Kawakami’s literary awards include the Akutagawa Prize, the Tanizaki Prize, and the Murasaki Shikibu Prize. She lives in Tokyo, Japan.

heart, be at peace by Donal Ryan

It has been 10 years since The Spinning Heart (my review), and in this small town in rural Ireland, County Tipperary, not a lot seems to have changed, or maybe it has. Previously it was economic collapse, lack of employment, toxic masculinity and how the actions of one man affected a community.

In Donal Ryan’s heart, be at peace we meet many of the cast from the past, another 21 voices some years further on, with a new set of troubles affecting the community.

Some are faring rather well financially, but not everyone is happy about the activities they are involved in and their loved ones who might be affected. Suspicion, mistrust, grief, regret prevail and all manner of connections have been formed and remade.

Births, Deaths and Estrangements

One of the most intriguing characters that I could have happily read a novel on and one of the few characters that does stand out was Lily, described as a witch by training and a whore by inclination, estranged from her son, then made up over her granddaughter Millicent who turns up at her door one day.

Having the gift of insight, she can see her granddaughter will find little solace with the boy she’s seeing. When she asks her granny for a spell to bind him always to her for fear of losing him, she knows there will be trouble ahead.
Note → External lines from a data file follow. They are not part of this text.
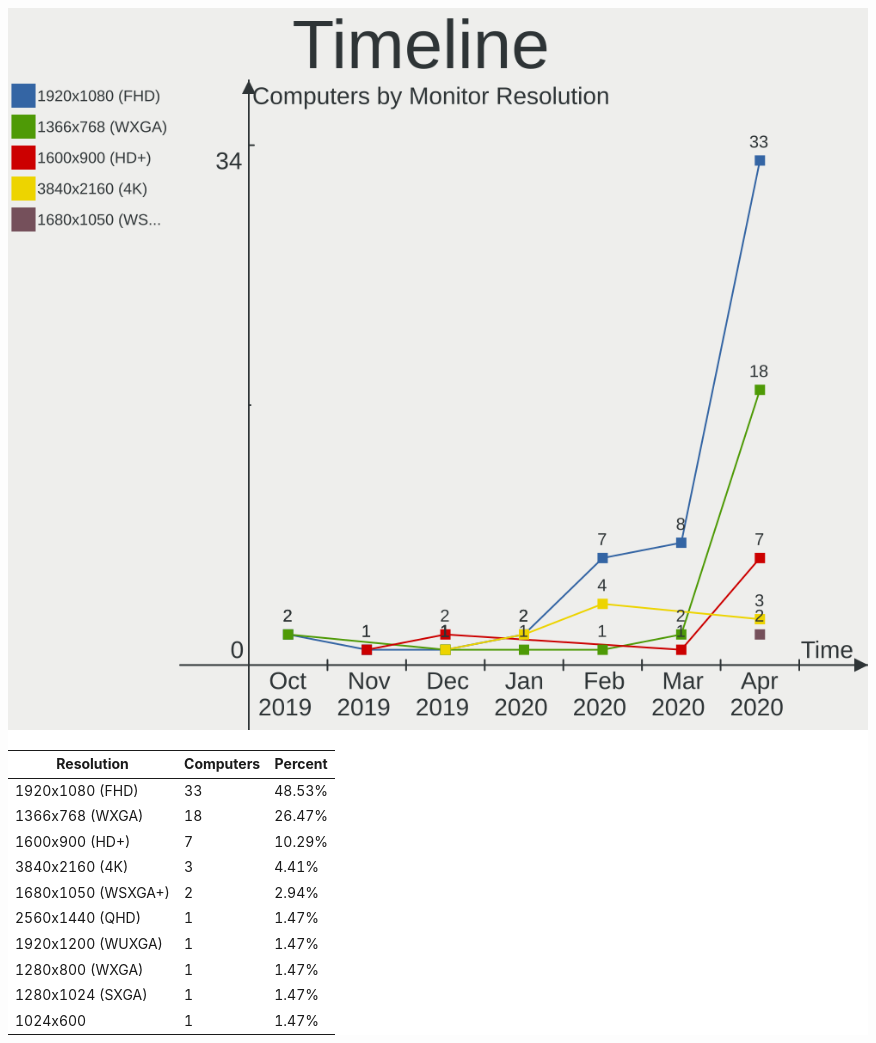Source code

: ![Monitor Resolution](./images/line_chart/mon_resolution.svg)

| Resolution         | Computers | Percent |
|--------------------|-----------|---------|
| 1920x1080 (FHD)    | 33        | 48.53%  |
| 1366x768 (WXGA)    | 18        | 26.47%  |
| 1600x900 (HD+)     | 7         | 10.29%  |
| 3840x2160 (4K)     | 3         | 4.41%   |
| 1680x1050 (WSXGA+) | 2         | 2.94%   |
| 2560x1440 (QHD)    | 1         | 1.47%   |
| 1920x1200 (WUXGA)  | 1         | 1.47%   |
| 1280x800 (WXGA)    | 1         | 1.47%   |
| 1280x1024 (SXGA)   | 1         | 1.47%   |
| 1024x600           | 1         | 1.47%   |
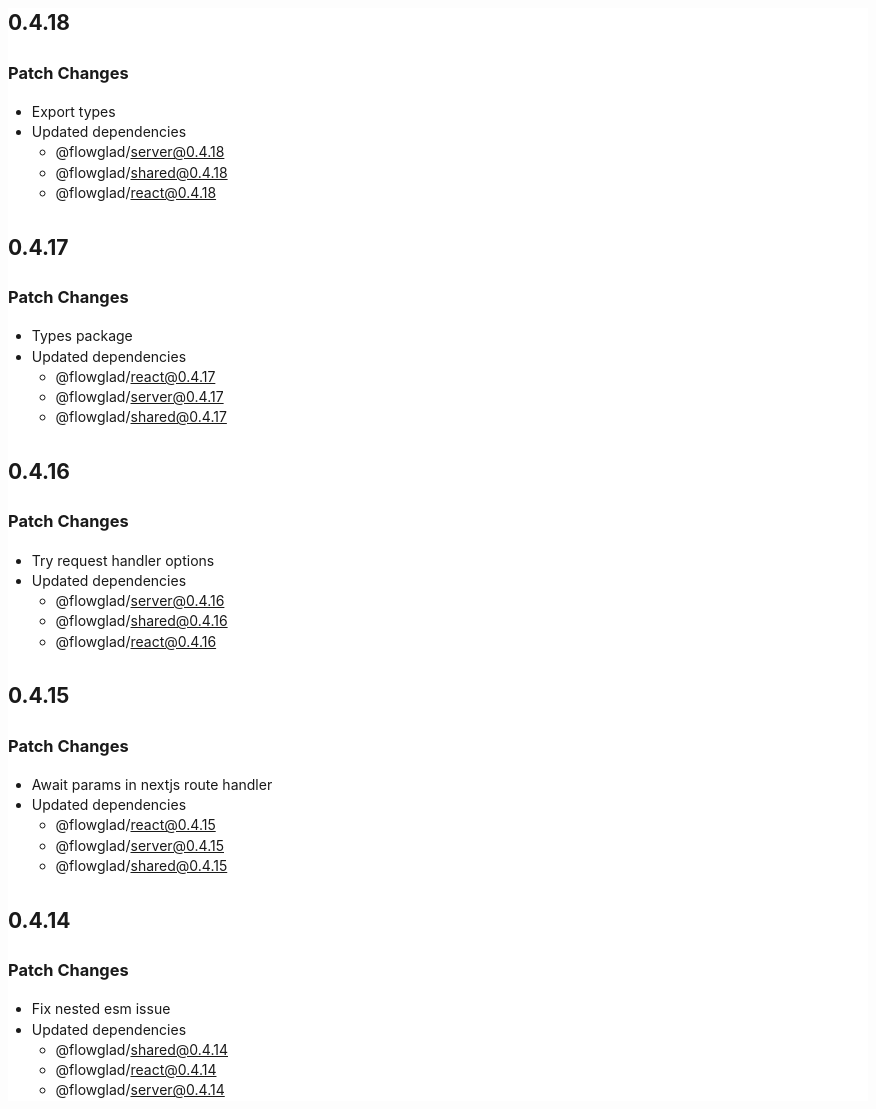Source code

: ## 0.4.18

### Patch Changes

- Export types
- Updated dependencies
  - @flowglad/server@0.4.18
  - @flowglad/shared@0.4.18
  - @flowglad/react@0.4.18

## 0.4.17

### Patch Changes

- Types package
- Updated dependencies
  - @flowglad/react@0.4.17
  - @flowglad/server@0.4.17
  - @flowglad/shared@0.4.17

## 0.4.16

### Patch Changes

- Try request handler options
- Updated dependencies
  - @flowglad/server@0.4.16
  - @flowglad/shared@0.4.16
  - @flowglad/react@0.4.16

## 0.4.15

### Patch Changes

- Await params in nextjs route handler
- Updated dependencies
  - @flowglad/react@0.4.15
  - @flowglad/server@0.4.15
  - @flowglad/shared@0.4.15

## 0.4.14

### Patch Changes

- Fix nested esm issue
- Updated dependencies
  - @flowglad/shared@0.4.14
  - @flowglad/react@0.4.14
  - @flowglad/server@0.4.14
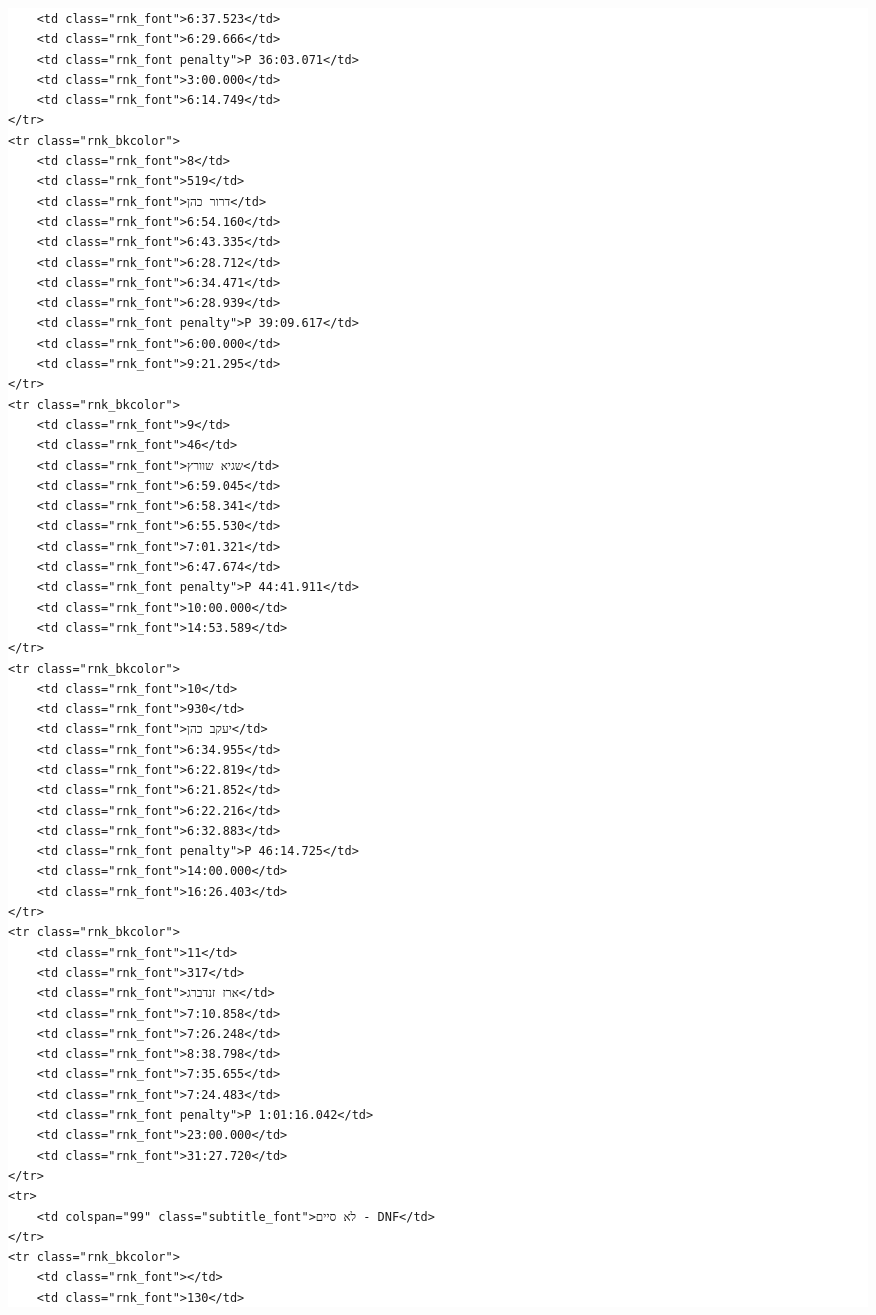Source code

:         <td class="rnk_font">6:37.523</td>
        <td class="rnk_font">6:29.666</td>
        <td class="rnk_font penalty">P 36:03.071</td>
        <td class="rnk_font">3:00.000</td>
        <td class="rnk_font">6:14.749</td>
    </tr>
    <tr class="rnk_bkcolor">
        <td class="rnk_font">8</td>
        <td class="rnk_font">519</td>
        <td class="rnk_font">דרור כהן</td>
        <td class="rnk_font">6:54.160</td>
        <td class="rnk_font">6:43.335</td>
        <td class="rnk_font">6:28.712</td>
        <td class="rnk_font">6:34.471</td>
        <td class="rnk_font">6:28.939</td>
        <td class="rnk_font penalty">P 39:09.617</td>
        <td class="rnk_font">6:00.000</td>
        <td class="rnk_font">9:21.295</td>
    </tr>
    <tr class="rnk_bkcolor">
        <td class="rnk_font">9</td>
        <td class="rnk_font">46</td>
        <td class="rnk_font">שגיא שוורץ</td>
        <td class="rnk_font">6:59.045</td>
        <td class="rnk_font">6:58.341</td>
        <td class="rnk_font">6:55.530</td>
        <td class="rnk_font">7:01.321</td>
        <td class="rnk_font">6:47.674</td>
        <td class="rnk_font penalty">P 44:41.911</td>
        <td class="rnk_font">10:00.000</td>
        <td class="rnk_font">14:53.589</td>
    </tr>
    <tr class="rnk_bkcolor">
        <td class="rnk_font">10</td>
        <td class="rnk_font">930</td>
        <td class="rnk_font">יעקב כהן</td>
        <td class="rnk_font">6:34.955</td>
        <td class="rnk_font">6:22.819</td>
        <td class="rnk_font">6:21.852</td>
        <td class="rnk_font">6:22.216</td>
        <td class="rnk_font">6:32.883</td>
        <td class="rnk_font penalty">P 46:14.725</td>
        <td class="rnk_font">14:00.000</td>
        <td class="rnk_font">16:26.403</td>
    </tr>
    <tr class="rnk_bkcolor">
        <td class="rnk_font">11</td>
        <td class="rnk_font">317</td>
        <td class="rnk_font">ארז זנדברג</td>
        <td class="rnk_font">7:10.858</td>
        <td class="rnk_font">7:26.248</td>
        <td class="rnk_font">8:38.798</td>
        <td class="rnk_font">7:35.655</td>
        <td class="rnk_font">7:24.483</td>
        <td class="rnk_font penalty">P 1:01:16.042</td>
        <td class="rnk_font">23:00.000</td>
        <td class="rnk_font">31:27.720</td>
    </tr>
    <tr>
        <td colspan="99" class="subtitle_font">לא סיים - DNF</td>
    </tr>
    <tr class="rnk_bkcolor">
        <td class="rnk_font"></td>
        <td class="rnk_font">130</td>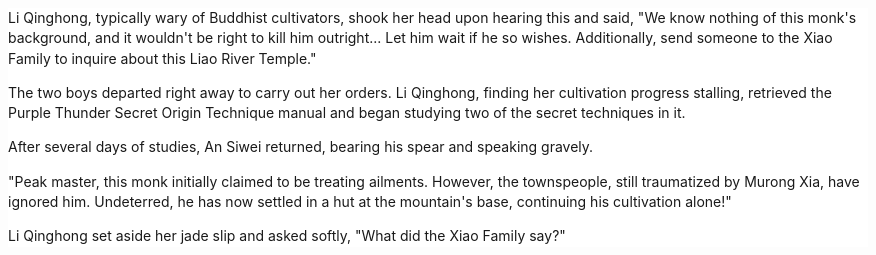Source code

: Li Qinghong, typically wary of Buddhist cultivators, shook her head upon hearing this and said, "We know nothing of this monk's background, and it wouldn't be right to kill him outright... Let him wait if he so wishes. Additionally, send someone to the Xiao Family to inquire about this Liao River Temple."

The two boys departed right away to carry out her orders. Li Qinghong, finding her cultivation progress stalling, retrieved the Purple Thunder Secret Origin Technique manual and began studying two of the secret techniques in it.

After several days of studies, An Siwei returned, bearing his spear and speaking gravely.

"Peak master, this monk initially claimed to be treating ailments. However, the townspeople, still traumatized by Murong Xia, have ignored him. Undeterred, he has now settled in a hut at the mountain's base, continuing his cultivation alone!"

Li Qinghong set aside her jade slip and asked softly, "What did the Xiao Family say?"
I explained to her again that the spells weren’t real magic, that the power of them was already inside the people who wanted them, the spells just allowed them the use of it, that the magic was in their faith that the magic would work and she screamed at me then, That’s what I want, Granny, that’s what I want, to have faith that he’ll always love me, that he’ll never leave me. I can’t bear the thought of losing him, of some other bitch touching him. He’s MINE, Granny, he’s mine.

A Chorus of Voices

The way the novel is written with short chapters from multiple character viewpoints, we can only discern what happens next to some of those we meet along the way, as we imagine the implications of all that is revealed. It is a novel that might be better understood after multiple readings, as it takes some work to connect and reconnect the different voices. It’s a kind of fly-on-the-wall polyphonic chorus.

In a way, the novel reading experience is like being in the presence of a community but not really knowing them, observing for a while reveals some connections but not others.

Some men can lie with such ease that they quickly begin to believe themselves, and so in a way their lies become truth and their sin is expunged.

21 voices a community in Tipperary follow up to The Spinning Heart

I have a few of Donal Ryan’s novels and I do recall having a little difficulty with his Booker longlisted debut mentioned above, and then absolutely loving All We Shall Know (reviewed here), then not being impressed at all by Strange Flowers. So a bit hit and miss for me, but one I’ll keep reading as he seems to have his finger on the pulse of contemporary community issues.

I enjoyed heart, be at peace and its themes, but it is a novel that is unlikely to stay with me due to the vast cast of character voices that too often became indiscernable for me.

Author, Donal Ryan

Donal Ryan is an award winning author from Nenagh, County Tipperary where this latest novel is set. His work has been published in over twenty languages to critical acclaim.

heart, be at peace won Novel of the Year and the Overall Grand Prize of Book of the Year at the An Irish Book Awards in 2024, described by the Irish Times an “absorbing, emphatic story of a community in trouble”

Maria Dickenson, Chair of the Judging Panel, said:

“Heart, Be at Peace was the unanimous choice of the judges from among the fantastic array of titles shortlisted this year. Donal Ryan’s writing has earned him a place among the greatest names in Irish literature and this lyrical novel speaks to the very heart of modern Irish society. Weaving twenty one voices together, Ryan portrays the passions, frailties and sorrows of one Irish town with compassion and clarity. Heart, Be at Peace is a masterful achievement and we congratulate Donal warmly on winning this award.”